(Task directions): Take the data that follows and return it exactly.

(Information):

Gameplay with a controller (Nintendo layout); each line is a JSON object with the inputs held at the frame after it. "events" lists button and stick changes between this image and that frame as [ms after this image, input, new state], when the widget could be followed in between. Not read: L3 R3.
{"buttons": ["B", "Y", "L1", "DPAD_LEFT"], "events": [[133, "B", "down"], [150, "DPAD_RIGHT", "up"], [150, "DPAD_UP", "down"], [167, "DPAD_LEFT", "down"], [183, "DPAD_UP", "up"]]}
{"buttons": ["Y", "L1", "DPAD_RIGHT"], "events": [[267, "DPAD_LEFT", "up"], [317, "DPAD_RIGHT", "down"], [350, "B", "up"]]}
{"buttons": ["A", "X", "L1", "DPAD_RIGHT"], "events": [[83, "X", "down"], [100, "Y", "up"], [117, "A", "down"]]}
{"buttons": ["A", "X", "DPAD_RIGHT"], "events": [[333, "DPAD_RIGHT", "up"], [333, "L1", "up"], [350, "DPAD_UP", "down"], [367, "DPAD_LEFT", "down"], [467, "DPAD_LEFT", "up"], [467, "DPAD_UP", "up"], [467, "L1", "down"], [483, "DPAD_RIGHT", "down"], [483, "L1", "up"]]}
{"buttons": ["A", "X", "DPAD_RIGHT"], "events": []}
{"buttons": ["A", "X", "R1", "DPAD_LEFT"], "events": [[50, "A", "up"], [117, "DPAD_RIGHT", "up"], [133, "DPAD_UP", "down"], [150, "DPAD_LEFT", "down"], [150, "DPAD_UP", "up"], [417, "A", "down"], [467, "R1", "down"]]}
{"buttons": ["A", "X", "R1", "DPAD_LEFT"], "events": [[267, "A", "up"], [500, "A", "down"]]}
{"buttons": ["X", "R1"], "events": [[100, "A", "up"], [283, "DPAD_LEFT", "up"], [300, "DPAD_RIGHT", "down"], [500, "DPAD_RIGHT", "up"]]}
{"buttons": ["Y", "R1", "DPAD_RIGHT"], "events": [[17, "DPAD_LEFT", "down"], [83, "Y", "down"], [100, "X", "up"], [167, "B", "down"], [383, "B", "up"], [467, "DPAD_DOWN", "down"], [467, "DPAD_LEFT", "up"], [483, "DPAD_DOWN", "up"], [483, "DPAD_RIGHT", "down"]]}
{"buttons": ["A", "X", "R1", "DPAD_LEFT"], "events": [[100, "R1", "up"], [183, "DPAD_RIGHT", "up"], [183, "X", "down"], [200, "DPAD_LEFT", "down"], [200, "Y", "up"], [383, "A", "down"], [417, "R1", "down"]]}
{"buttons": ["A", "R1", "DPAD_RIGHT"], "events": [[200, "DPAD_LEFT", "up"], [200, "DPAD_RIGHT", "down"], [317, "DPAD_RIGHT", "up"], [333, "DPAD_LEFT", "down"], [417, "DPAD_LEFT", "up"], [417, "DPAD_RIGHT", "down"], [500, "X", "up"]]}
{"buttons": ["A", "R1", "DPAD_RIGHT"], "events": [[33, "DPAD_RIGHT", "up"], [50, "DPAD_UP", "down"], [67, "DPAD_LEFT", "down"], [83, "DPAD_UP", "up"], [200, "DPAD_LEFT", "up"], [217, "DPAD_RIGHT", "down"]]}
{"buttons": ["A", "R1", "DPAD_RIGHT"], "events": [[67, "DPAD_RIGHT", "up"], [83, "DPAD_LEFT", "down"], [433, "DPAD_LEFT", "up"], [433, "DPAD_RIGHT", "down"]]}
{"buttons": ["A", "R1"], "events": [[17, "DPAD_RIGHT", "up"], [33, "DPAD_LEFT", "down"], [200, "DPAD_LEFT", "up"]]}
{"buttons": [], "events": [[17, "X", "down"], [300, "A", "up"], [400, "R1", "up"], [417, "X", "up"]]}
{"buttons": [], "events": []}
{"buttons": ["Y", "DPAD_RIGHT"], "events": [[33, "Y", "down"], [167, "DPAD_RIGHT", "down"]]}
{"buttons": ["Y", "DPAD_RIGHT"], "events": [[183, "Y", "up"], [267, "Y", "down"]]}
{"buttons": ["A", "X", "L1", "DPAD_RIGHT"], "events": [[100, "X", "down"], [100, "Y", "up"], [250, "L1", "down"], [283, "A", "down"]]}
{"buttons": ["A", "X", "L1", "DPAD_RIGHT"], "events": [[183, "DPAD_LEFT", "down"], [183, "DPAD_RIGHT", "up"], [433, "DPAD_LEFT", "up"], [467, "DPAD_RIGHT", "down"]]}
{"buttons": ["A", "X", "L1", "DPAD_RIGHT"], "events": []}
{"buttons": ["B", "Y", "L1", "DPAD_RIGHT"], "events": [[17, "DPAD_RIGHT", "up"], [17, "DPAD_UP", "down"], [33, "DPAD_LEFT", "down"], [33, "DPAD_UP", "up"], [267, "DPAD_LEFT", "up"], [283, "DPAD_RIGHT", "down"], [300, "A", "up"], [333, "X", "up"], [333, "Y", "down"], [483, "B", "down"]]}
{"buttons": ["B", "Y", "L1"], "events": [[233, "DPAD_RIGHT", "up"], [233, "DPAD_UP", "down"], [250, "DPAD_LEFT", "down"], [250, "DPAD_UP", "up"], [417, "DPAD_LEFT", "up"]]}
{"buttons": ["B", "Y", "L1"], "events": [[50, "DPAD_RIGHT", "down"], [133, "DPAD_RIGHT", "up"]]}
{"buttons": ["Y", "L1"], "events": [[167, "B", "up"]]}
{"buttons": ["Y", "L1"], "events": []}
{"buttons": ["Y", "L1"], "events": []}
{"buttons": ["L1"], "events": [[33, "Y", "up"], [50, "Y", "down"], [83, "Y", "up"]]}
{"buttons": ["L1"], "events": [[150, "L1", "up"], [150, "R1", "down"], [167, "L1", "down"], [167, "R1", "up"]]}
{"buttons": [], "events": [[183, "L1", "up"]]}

(Reply to the task):
Gameplay with a controller (Nintendo layout); each line is a JSON object with the inputs held at the frame after it. "events" lists button and stick changes between this image and that frame as [ms after this image, input, new state], when the widget could be followed in between. Not read: L3 R3.
{"buttons": ["B", "Y", "L1", "DPAD_LEFT"], "events": [[133, "B", "down"], [150, "DPAD_RIGHT", "up"], [150, "DPAD_UP", "down"], [167, "DPAD_LEFT", "down"], [183, "DPAD_UP", "up"]]}
{"buttons": ["Y", "L1", "DPAD_RIGHT"], "events": [[267, "DPAD_LEFT", "up"], [317, "DPAD_RIGHT", "down"], [350, "B", "up"]]}
{"buttons": ["A", "X", "L1", "DPAD_RIGHT"], "events": [[83, "X", "down"], [100, "Y", "up"], [117, "A", "down"]]}
{"buttons": ["A", "X", "DPAD_RIGHT"], "events": [[333, "DPAD_RIGHT", "up"], [333, "L1", "up"], [350, "DPAD_UP", "down"], [367, "DPAD_LEFT", "down"], [467, "DPAD_LEFT", "up"], [467, "DPAD_UP", "up"], [467, "L1", "down"], [483, "DPAD_RIGHT", "down"], [483, "L1", "up"]]}
{"buttons": ["A", "X", "DPAD_RIGHT"], "events": []}
{"buttons": ["A", "X", "R1", "DPAD_LEFT"], "events": [[50, "A", "up"], [117, "DPAD_RIGHT", "up"], [133, "DPAD_UP", "down"], [150, "DPAD_LEFT", "down"], [150, "DPAD_UP", "up"], [417, "A", "down"], [467, "R1", "down"]]}
{"buttons": ["A", "X", "R1", "DPAD_LEFT"], "events": [[267, "A", "up"], [500, "A", "down"]]}
{"buttons": ["X", "R1"], "events": [[100, "A", "up"], [283, "DPAD_LEFT", "up"], [300, "DPAD_RIGHT", "down"], [500, "DPAD_RIGHT", "up"]]}
{"buttons": ["Y", "R1", "DPAD_RIGHT"], "events": [[17, "DPAD_LEFT", "down"], [83, "Y", "down"], [100, "X", "up"], [167, "B", "down"], [383, "B", "up"], [467, "DPAD_DOWN", "down"], [467, "DPAD_LEFT", "up"], [483, "DPAD_DOWN", "up"], [483, "DPAD_RIGHT", "down"]]}
{"buttons": ["A", "X", "R1", "DPAD_LEFT"], "events": [[100, "R1", "up"], [183, "DPAD_RIGHT", "up"], [183, "X", "down"], [200, "DPAD_LEFT", "down"], [200, "Y", "up"], [383, "A", "down"], [417, "R1", "down"]]}
{"buttons": ["A", "R1", "DPAD_RIGHT"], "events": [[200, "DPAD_LEFT", "up"], [200, "DPAD_RIGHT", "down"], [317, "DPAD_RIGHT", "up"], [333, "DPAD_LEFT", "down"], [417, "DPAD_LEFT", "up"], [417, "DPAD_RIGHT", "down"], [500, "X", "up"]]}
{"buttons": ["A", "R1", "DPAD_RIGHT"], "events": [[33, "DPAD_RIGHT", "up"], [50, "DPAD_UP", "down"], [67, "DPAD_LEFT", "down"], [83, "DPAD_UP", "up"], [200, "DPAD_LEFT", "up"], [217, "DPAD_RIGHT", "down"]]}
{"buttons": ["A", "R1", "DPAD_RIGHT"], "events": [[67, "DPAD_RIGHT", "up"], [83, "DPAD_LEFT", "down"], [433, "DPAD_LEFT", "up"], [433, "DPAD_RIGHT", "down"]]}
{"buttons": ["A", "R1"], "events": [[17, "DPAD_RIGHT", "up"], [33, "DPAD_LEFT", "down"], [200, "DPAD_LEFT", "up"]]}
{"buttons": [], "events": [[17, "X", "down"], [300, "A", "up"], [400, "R1", "up"], [417, "X", "up"]]}
{"buttons": [], "events": []}
{"buttons": ["Y", "DPAD_RIGHT"], "events": [[33, "Y", "down"], [167, "DPAD_RIGHT", "down"]]}
{"buttons": ["Y", "DPAD_RIGHT"], "events": [[183, "Y", "up"], [267, "Y", "down"]]}
{"buttons": ["A", "X", "L1", "DPAD_RIGHT"], "events": [[100, "X", "down"], [100, "Y", "up"], [250, "L1", "down"], [283, "A", "down"]]}
{"buttons": ["A", "X", "L1", "DPAD_RIGHT"], "events": [[183, "DPAD_LEFT", "down"], [183, "DPAD_RIGHT", "up"], [433, "DPAD_LEFT", "up"], [467, "DPAD_RIGHT", "down"]]}
{"buttons": ["A", "X", "L1", "DPAD_RIGHT"], "events": []}
{"buttons": ["B", "Y", "L1", "DPAD_RIGHT"], "events": [[17, "DPAD_RIGHT", "up"], [17, "DPAD_UP", "down"], [33, "DPAD_LEFT", "down"], [33, "DPAD_UP", "up"], [267, "DPAD_LEFT", "up"], [283, "DPAD_RIGHT", "down"], [300, "A", "up"], [333, "X", "up"], [333, "Y", "down"], [483, "B", "down"]]}
{"buttons": ["B", "Y", "L1"], "events": [[233, "DPAD_RIGHT", "up"], [233, "DPAD_UP", "down"], [250, "DPAD_LEFT", "down"], [250, "DPAD_UP", "up"], [417, "DPAD_LEFT", "up"]]}
{"buttons": ["B", "Y", "L1"], "events": [[50, "DPAD_RIGHT", "down"], [133, "DPAD_RIGHT", "up"]]}
{"buttons": ["Y", "L1"], "events": [[167, "B", "up"]]}
{"buttons": ["Y", "L1"], "events": []}
{"buttons": ["Y", "L1"], "events": []}
{"buttons": ["L1"], "events": [[33, "Y", "up"], [50, "Y", "down"], [83, "Y", "up"]]}
{"buttons": ["L1"], "events": [[150, "L1", "up"], [150, "R1", "down"], [167, "L1", "down"], [167, "R1", "up"]]}
{"buttons": [], "events": [[183, "L1", "up"]]}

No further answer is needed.